What is needed is every line of the data that includes the word "Martelossi". Please copy each one.

━━━━━ Dataset extract

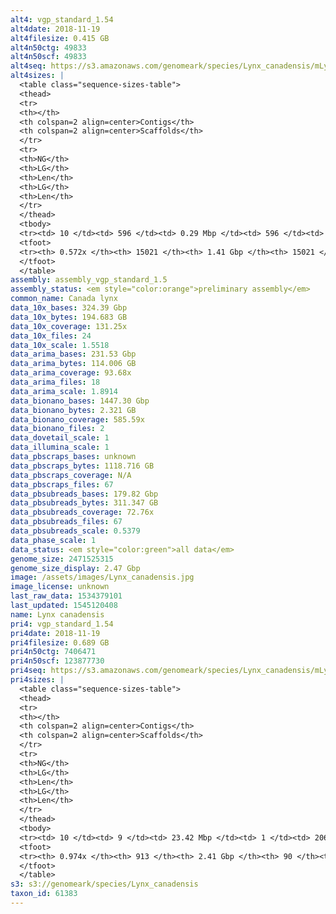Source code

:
 ```yaml
---
alt4: vgp_standard_1.54
alt4date: 2018-11-19
alt4filesize: 0.415 GB
alt4n50ctg: 49833
alt4n50scf: 49833
alt4seq: https://s3.amazonaws.com/genomeark/species/Lynx_canadensis/mLynCan4/assembly_vgp_standard_1.5/mLynCan4.alt.asm.20181119.fasta.gz
alt4sizes: |
  <table class="sequence-sizes-table">
  <thead>
  <tr>
  <th></th>
  <th colspan=2 align=center>Contigs</th>
  <th colspan=2 align=center>Scaffolds</th>
  </tr>
  <tr>
  <th>NG</th>
  <th>LG</th>
  <th>Len</th>
  <th>LG</th>
  <th>Len</th>
  </tr>
  </thead>
  <tbody>
  <tr><td> 10 </td><td> 596 </td><td> 0.29 Mbp </td><td> 596 </td><td> 0.29 Mbp </td></tr>  <tr><td> 20 </td><td> 1680 </td><td> 0.19 Mbp </td><td> 1680 </td><td> 0.19 Mbp </td></tr>  <tr><td> 30 </td><td> 3331 </td><td> 0.12 Mbp </td><td> 3331 </td><td> 0.12 Mbp </td></tr>  <tr><td> 40 </td><td> 5809 </td><td> 81.93 Kbp </td><td> 5809 </td><td> 81.93 Kbp </td></tr>  <tr style="background-color:#cccccc;"><td> 50 </td><td> 9679 </td><td> 49.83 Kbp </td><td> 9679 </td><td> 49.83 Kbp </td></tr>  <tr><td> 60 </td><td> - </td><td> - </td><td> - </td><td> - </td></tr>  <tr><td> 70 </td><td> - </td><td> - </td><td> - </td><td> - </td></tr>  <tr><td> 80 </td><td> - </td><td> - </td><td> - </td><td> - </td></tr>  <tr><td> 90 </td><td> - </td><td> - </td><td> - </td><td> - </td></tr>  <tr><td> 100 </td><td> - </td><td> - </td><td> - </td><td> - </td></tr>  </tbody>
  <tfoot>
  <tr><th> 0.572x </th><th> 15021 </th><th> 1.41 Gbp </th><th> 15021 </th><th> 1.41 Gbp </th></tr>
  </tfoot>
  </table>
assembly: assembly_vgp_standard_1.5
assembly_status: <em style="color:orange">preliminary assembly</em>
common_name: Canada lynx
data_10x_bases: 324.39 Gbp
data_10x_bytes: 194.683 GB
data_10x_coverage: 131.25x
data_10x_files: 24
data_10x_scale: 1.5518
data_arima_bases: 231.53 Gbp
data_arima_bytes: 114.006 GB
data_arima_coverage: 93.68x
data_arima_files: 18
data_arima_scale: 1.8914
data_bionano_bases: 1447.30 Gbp
data_bionano_bytes: 2.321 GB
data_bionano_coverage: 585.59x
data_bionano_files: 2
data_dovetail_scale: 1
data_illumina_scale: 1
data_pbscraps_bases: unknown
data_pbscraps_bytes: 1118.716 GB
data_pbscraps_coverage: N/A
data_pbscraps_files: 67
data_pbsubreads_bases: 179.82 Gbp
data_pbsubreads_bytes: 311.347 GB
data_pbsubreads_coverage: 72.76x
data_pbsubreads_files: 67
data_pbsubreads_scale: 0.5379
data_phase_scale: 1
data_status: <em style="color:green">all data</em>
genome_size: 2471525315
genome_size_display: 2.47 Gbp
image: /assets/images/Lynx_canadensis.jpg
image_license: unknown
last_raw_data: 1534379101
last_updated: 1545120408
name: Lynx canadensis
pri4: vgp_standard_1.54
pri4date: 2018-11-19
pri4filesize: 0.689 GB
pri4n50ctg: 7406471
pri4n50scf: 123877730
pri4seq: https://s3.amazonaws.com/genomeark/species/Lynx_canadensis/mLynCan4/assembly_vgp_standard_1.5/mLynCan4.pri.asm.20181119.fasta.gz
pri4sizes: |
  <table class="sequence-sizes-table">
  <thead>
  <tr>
  <th></th>
  <th colspan=2 align=center>Contigs</th>
  <th colspan=2 align=center>Scaffolds</th>
  </tr>
  <tr>
  <th>NG</th>
  <th>LG</th>
  <th>Len</th>
  <th>LG</th>
  <th>Len</th>
  </tr>
  </thead>
  <tbody>
  <tr><td> 10 </td><td> 9 </td><td> 23.42 Mbp </td><td> 1 </td><td> 206.31 Mbp </td></tr>  <tr><td> 20 </td><td> 23 </td><td> 15.13 Mbp </td><td> 2 </td><td> 153.23 Mbp </td></tr>  <tr><td> 30 </td><td> 42 </td><td> 11.74 Mbp </td><td> 4 </td><td> 145.49 Mbp </td></tr>  <tr><td> 40 </td><td> 66 </td><td> 9.13 Mbp </td><td> 5 </td><td> 140.53 Mbp </td></tr>  <tr style="background-color:#cccccc;"><td> 50 </td><td> 97 </td><td style="background-color:#88ff88;"> 7.41 Mbp </td><td> 7 </td><td style="background-color:#88ff88;"> 123.88 Mbp </td></tr>  <tr><td> 60 </td><td> 135 </td><td> 5.67 Mbp </td><td> 9 </td><td> 109.20 Mbp </td></tr>  <tr><td> 70 </td><td> 187 </td><td> 3.86 Mbp </td><td> 12 </td><td> 84.47 Mbp </td></tr>  <tr><td> 80 </td><td> 269 </td><td> 2.38 Mbp </td><td> 15 </td><td> 75.04 Mbp </td></tr>  <tr><td> 90 </td><td> 418 </td><td> 1.11 Mbp </td><td> 19 </td><td> 54.40 Mbp </td></tr>  <tr><td> 100 </td><td> - </td><td> - </td><td> - </td><td> - </td></tr>  </tbody>
  <tfoot>
  <tr><th> 0.974x </th><th> 913 </th><th> 2.41 Gbp </th><th> 90 </th><th> 2.41 Gbp </th></tr>
  </tfoot>
  </table>
s3: s3://genomeark/species/Lynx_canadensis
taxon_id: 61383
---
```

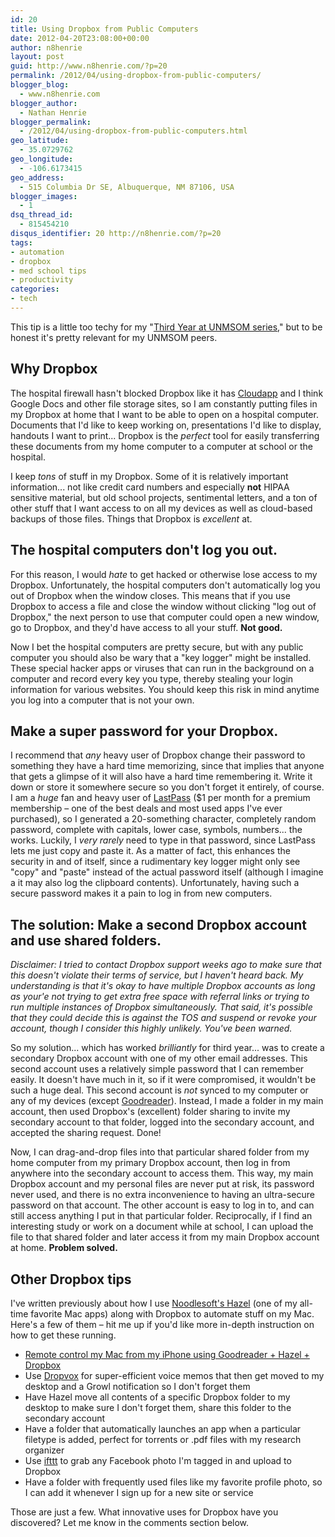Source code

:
 ```yaml
---
id: 20
title: Using Dropbox from Public Computers
date: 2012-04-20T23:08:00+00:00
author: n8henrie
layout: post
guid: http://www.n8henrie.com/?p=20
permalink: /2012/04/using-dropbox-from-public-computers/
blogger_blog:
  - www.n8henrie.com
blogger_author:
  - Nathan Henrie
blogger_permalink:
  - /2012/04/using-dropbox-from-public-computers.html
geo_latitude:
  - 35.0729762
geo_longitude:
  - -106.6173415
geo_address:
  - 515 Columbia Dr SE, Albuquerque, NM 87106, USA
blogger_images:
  - 1
dsq_thread_id:
  - 815454210
disqus_identifier: 20 http://n8henrie.com/?p=20
tags:
- automation
- dropbox
- med school tips
- productivity
categories:
- tech
---
```

This tip is a little too techy for my "[Third Year at UNMSOM series](http://www.n8henrie.com/2012/04/third-year-at-unmsom-introduction/)," but to be honest it's pretty relevant for my UNMSOM peers. 

## Why Dropbox

The hospital firewall hasn't blocked Dropbox like it has [Cloudapp](https://twitter.com/#!/getcloudapp) and I think Google Docs and other file storage sites, so I am constantly putting files in my Dropbox at home that I want to be able to open on a hospital computer. Documents that I'd like to keep working on, presentations I'd like to display, handouts I want to print... Dropbox is the _perfect_ tool for easily transferring these documents from my home computer to a computer at school or the hospital. 

I keep _tons_ of stuff in my Dropbox. Some of it is relatively important information... not like credit card numbers and especially **not** HIPAA sensitive material, but old school projects, sentimental letters, and a ton of other stuff that I want access to on all my devices as well as cloud-based backups of those files. Things that Dropbox is _excellent_ at. 

## The hospital computers don't log you out.

For this reason, I would _hate_ to get hacked or otherwise lose access to my Dropbox. Unfortunately, the hospital computers don't automatically log you out of Dropbox when the window closes. This means that if you use Dropbox to access a file and close the window without clicking "log out of Dropbox," the next person to use that computer could open a new window, go to Dropbox, and they'd have access to all your stuff. **Not good.**

Now I bet the hospital computers are pretty secure, but with any public computer you should also be wary that a "key logger" might be installed. These special hacker apps or viruses that can run in the background on a computer and record every key you type, thereby stealing your login information for various websites. You should keep this risk in mind anytime you log into a computer that is not your own. 

## Make a super password for your Dropbox.

I recommend that _any_ heavy user of Dropbox change their password to something they have a hard time memorizing, since that implies that anyone that gets a glimpse of it will also have a hard time remembering it. Write it down or store it somewhere secure so you don't forget it entirely, of course. I am a _huge_ fan and heavy user of [LastPass](https://twitter.com/#!/lastpass) ($1 per month for a premium membership – one of the best deals and most used apps I've ever purchased), so I generated a 20-something character, completely random password, complete with capitals, lower case, symbols, numbers... the works. Luckily, I _very rarely_ need to type in that password, since LastPass lets me just copy and paste it. As a matter of fact, this enhances the security in and of itself, since a rudimentary key logger might only see "copy" and "paste" instead of the actual password itself (although I imagine a it may also log the clipboard contents). Unfortunately, having such a secure password makes it a pain to log in from new computers. 

## The solution: Make a second Dropbox account and use shared folders.

_Disclaimer: I tried to contact Dropbox support weeks ago to make sure that this doesn't violate their terms of service, but I haven't heard back. My understanding is that it's okay to have multiple Dropbox accounts as long as your'e not trying to get extra free space with referral links or trying to run multiple instances of Dropbox simultaneously. That said, it's possible that they could decide this is against the TOS and suspend or revoke your account, though I consider this highly unlikely. You've been warned._

So my solution... which has worked _brilliantly_ for third year... was to create a secondary Dropbox account with one of my other email addresses. This second account uses a relatively simple password that I can remember easily. It doesn't have much in it, so if it were compromised, it wouldn't be such a huge deal. This second account is _not_ synced to my computer or any of my devices (except [Goodreader](https://twitter.com/#!/goodiware)). Instead, I made a folder in my main account, then used Dropbox's (excellent) folder sharing to invite my secondary account to that folder, logged into the secondary account, and accepted the sharing request. Done! 

Now, I can drag-and-drop files into that particular shared folder from my home computer from my primary Dropbox account, then log in from anywhere into the secondary account to access them. This way, my main Dropbox account and my personal files are never put at risk, its password never used, and there is no extra inconvenience to having an ultra-secure password on that account. The other account is easy to log in to, and can still access anything I put in that particular folder. Reciprocally, if I find an interesting study or work on a document while at school, I can upload the file to that shared folder and later access it from my main Dropbox account at home. **Problem solved.**

## Other Dropbox tips

I've written previously about how I use [Noodlesoft's Hazel](https://twitter.com/#!/noodle_hazel) (one of my all-time favorite Mac apps) along with Dropbox to automate stuff on my Mac. Here's a few of them – hit me up if you'd like more in-depth instruction on how to get these running. 

  * [Remote control my Mac from my iPhone using Goodreader + Hazel + Dropbox](http://www.n8henrie.com/2011/06/dropvox-dropbox-hazel-and-omnifocus/)
  * Use [Dropvox](http://www.irradiatedsoftware.com/dropvox/) for super-efficient voice memos that then get moved to my desktop and a Growl notification so I don't forget them
  * Have Hazel move all contents of a specific Dropbox folder to my desktop to make sure I don't forget them, share this folder to the secondary account
  * Have a folder that automatically launches an app when a particular filetype is added, perfect for torrents or .pdf files with my research organizer
  * Use [ifttt](https://twitter.com/#!/ifttt) to grab any Facebook photo I'm tagged in and upload to Dropbox
  * Have a folder with frequently used files like my favorite profile photo, so I can add it whenever I sign up for a new site or service

Those are just a few. What innovative uses for Dropbox have you discovered? Let me know in the comments section below. 

<div>
</div>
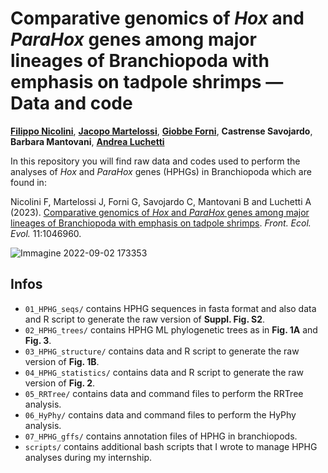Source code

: # Comparative genomics of *Hox* and *ParaHox* genes among major lineages of Branchiopoda with emphasis on tadpole shrimps — Data and code
**[Filippo Nicolini](https://linktr.ee/filo.nico/)**, **[Jacopo Martelossi](https://github.com/jacopoM28/)**, **[Giobbe Forni](https://github.com/for-giobbe/)**, **Castrense Savojardo**, **Barbara Mantovani**, **[Andrea Luchetti](https://github.com/andluche)**

In this repository you will find raw data and codes used to perform the analyses of *Hox* and *ParaHox* genes (HPHGs) in Branchiopoda which are found in:

Nicolini F, Martelossi J, Forni G, Savojardo C, Mantovani B and Luchetti A (2023). [Comparative genomics of *Hox* and *ParaHox* genes among major lineages of Branchiopoda with emphasis on tadpole shrimps](https://www.frontiersin.org/articles/10.3389/fevo.2023.1046960/full). *Front. Ecol. Evol.* 11:1046960.

![Immagine 2022-09-02 173353](https://user-images.githubusercontent.com/72141380/188184557-dcbc7ce9-8222-4362-9dca-87f2d16e1952.png)

## Infos
- <code>01_HPHG_seqs/</code> contains HPHG sequences in fasta format and also data and R script to generate the raw version of **Suppl. Fig. S2**.
- <code>02_HPHG_trees/</code> contains HPHG ML phylogenetic trees as in **Fig. 1A** and **Fig. 3**.
- <code>03_HPHG_structure/</code> contains data and R script to generate the raw version of **Fig. 1B**.
- <code>04_HPHG_statistics/</code> contains data and R script to generate the raw version of **Fig. 2**.
- <code>05_RRTree/</code> contains data and command files to perform the RRTree analysis.
- <code>06_HyPhy/</code> contains data and command files to perform the HyPhy analysis.
- <code>07_HPHG_gffs/</code> contains annotation files of HPHG in branchiopods.
- <code>scripts/</code> contains additional bash scripts that I wrote to manage HPHG analyses during my internship.
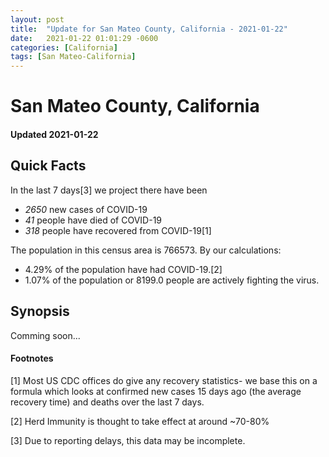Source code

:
 ```yaml
---
layout: post
title:  "Update for San Mateo County, California - 2021-01-22"
date:   2021-01-22 01:01:29 -0600
categories: [California]
tags: [San Mateo-California]
---
```


# San Mateo County, California
#### Updated 2021-01-22

## Quick Facts

In the last 7 days[3] we project there have been
- *2650* new cases of COVID-19
- *41* people have died of COVID-19
- *318* people have recovered from COVID-19[1]

The population in this census area is 766573. By our calculations:
- 4.29% of the population have had COVID-19.[2]
- 1.07% of the population or 8199.0 people are actively fighting the virus.

## Synopsis

Comming soon...


#### Footnotes

[1] Most US CDC offices do give any recovery statistics- we base this on a formula which looks at confirmed new cases
15 days ago (the average recovery time) and deaths over the last 7 days.

[2] Herd Immunity is thought to take effect at around ~70-80%

[3] Due to reporting delays, this data may be incomplete.
 
    
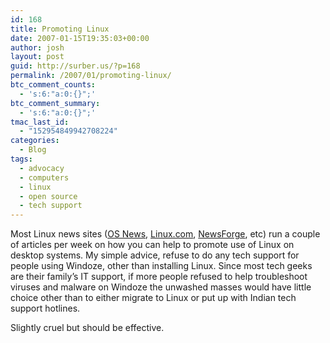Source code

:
 ```yaml
---
id: 168
title: Promoting Linux
date: 2007-01-15T19:35:03+00:00
author: josh
layout: post
guid: http://surber.us/?p=168
permalink: /2007/01/promoting-linux/
btc_comment_counts:
  - 's:6:"a:0:{}";'
btc_comment_summary:
  - 's:6:"a:0:{}";'
tmac_last_id:
  - "152954849942708224"
categories:
  - Blog
tags:
  - advocacy
  - computers
  - linux
  - open source
  - tech support
---
```

Most Linux news sites ([OS News](http://www.osnew.com), [Linux.com](http://linux.com), [NewsForge](http://newsforge.com), etc) run a couple of articles per week on how you can help to promote use of Linux on desktop systems. My simple advice, refuse to do any tech support for people using Windoze, other than installing Linux. Since most tech geeks are their family’s IT support, if more people refused to help troubleshoot viruses and malware on Windoze the unwashed masses would have little choice other than to either migrate to Linux or put up with Indian tech support hotlines.

Slightly cruel but should be effective.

━━━━━━━━━━

◆ **Written reply**:
**[Filippo Nicolini](https://linktr.ee/filo.nico/)**, **[Jacopo Martelossi](https://github.com/jacopoM28/)**, **[Giobbe Forni](https://github.com/for-giobbe/)**, **Castrense Savojardo**, **Barbara Mantovani**, **[Andrea Luchetti](https://github.com/andluche)**
Nicolini F, Martelossi J, Forni G, Savojardo C, Mantovani B and Luchetti A (2023). [Comparative genomics of *Hox* and *ParaHox* genes among major lineages of Branchiopoda with emphasis on tadpole shrimps](https://www.frontiersin.org/articles/10.3389/fevo.2023.1046960/full). *Front. Ecol. Evol.* 11:1046960.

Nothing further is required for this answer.